2. Device according to claim 1, characterized in that it comprises means (2) for preparing the movable surface before depositing the layers.

3. Device according to claim 2, characterized in that the preparation means consist of one or more scraper blades arranged above the movable surface.

4. Device according to claim 3, characterized in that the knives are adjustable in height and their orientation is adjustable in a plane parallel to the plane of the movable support.

5. Device according to either of claims 1 to 4, characterized in that the secondary hoppers are provided with means (1 2A, 1 2B) capable of determining their level of filling.

6. Device according to claim 5, characterized in that the secondary hoppers are provided with high level and low level sensors.

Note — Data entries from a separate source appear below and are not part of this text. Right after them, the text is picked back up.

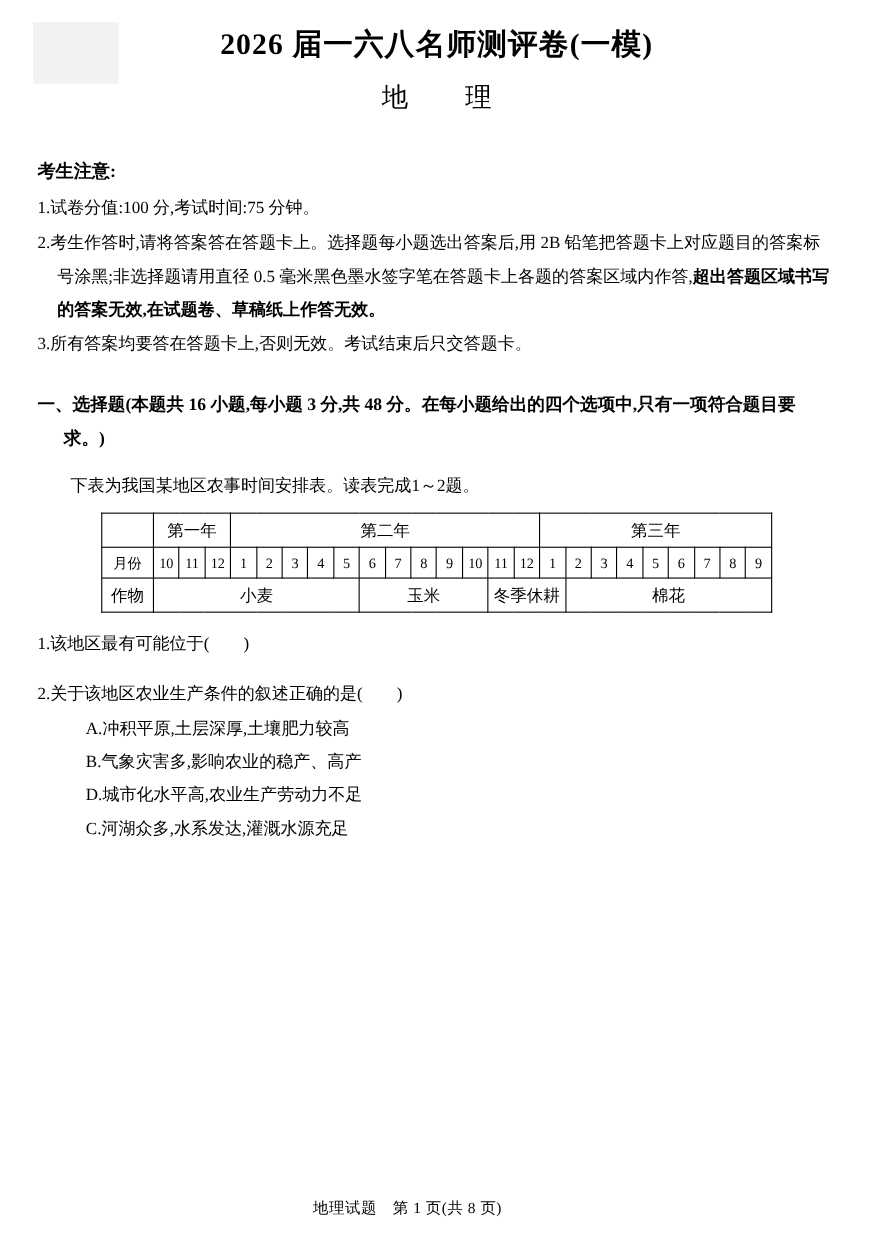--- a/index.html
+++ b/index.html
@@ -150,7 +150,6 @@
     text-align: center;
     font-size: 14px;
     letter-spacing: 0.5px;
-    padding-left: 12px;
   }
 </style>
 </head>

7. Device according to one or more of claims 1 to 6, characterized in that the front walls of the secondary hoppers make an angle between 2 and 10 degrees relative to the vertical defined in the direction opposite to the direction of travel of the movable surface and the rear walls make an angle of the same type as above, but of greater value.

8. Device according to one or more of claims 1 to 6, characterized in that the secondary hoppers consist of at least two sections, the lower one having parallel front and rear walls.

9. Device according to one or more of claims 1 to 8, characterized in that the secondary hoppers consist of at least three separate sections, each section having walls arranged in relation to each other so as to produce a regulating effect on the flow of fine materials and ensure the formation of homogeneous layers.

10. Device according to either of Claims 1 to 9, characterized in that the secondary hoppers include means for preventing blockages or "bridges" in the material and making it more fluid before it passes through the orifice deposit.

1 1. Device according to one or more of Claims 1 to 10, characterized in that elements of suitable shape, called separators, are arranged in the outlet orifice of one or more secondary hoppers and each form a longitudinal groove in the deposited layer and in that other elements of suitable shape, called shutters, are also arranged near the outlet of the aforementioned secondary hopper (s) and interrupt the flow of material at predetermined time intervals, preferably regular Therefore cause transverse breaks in the deposited layer.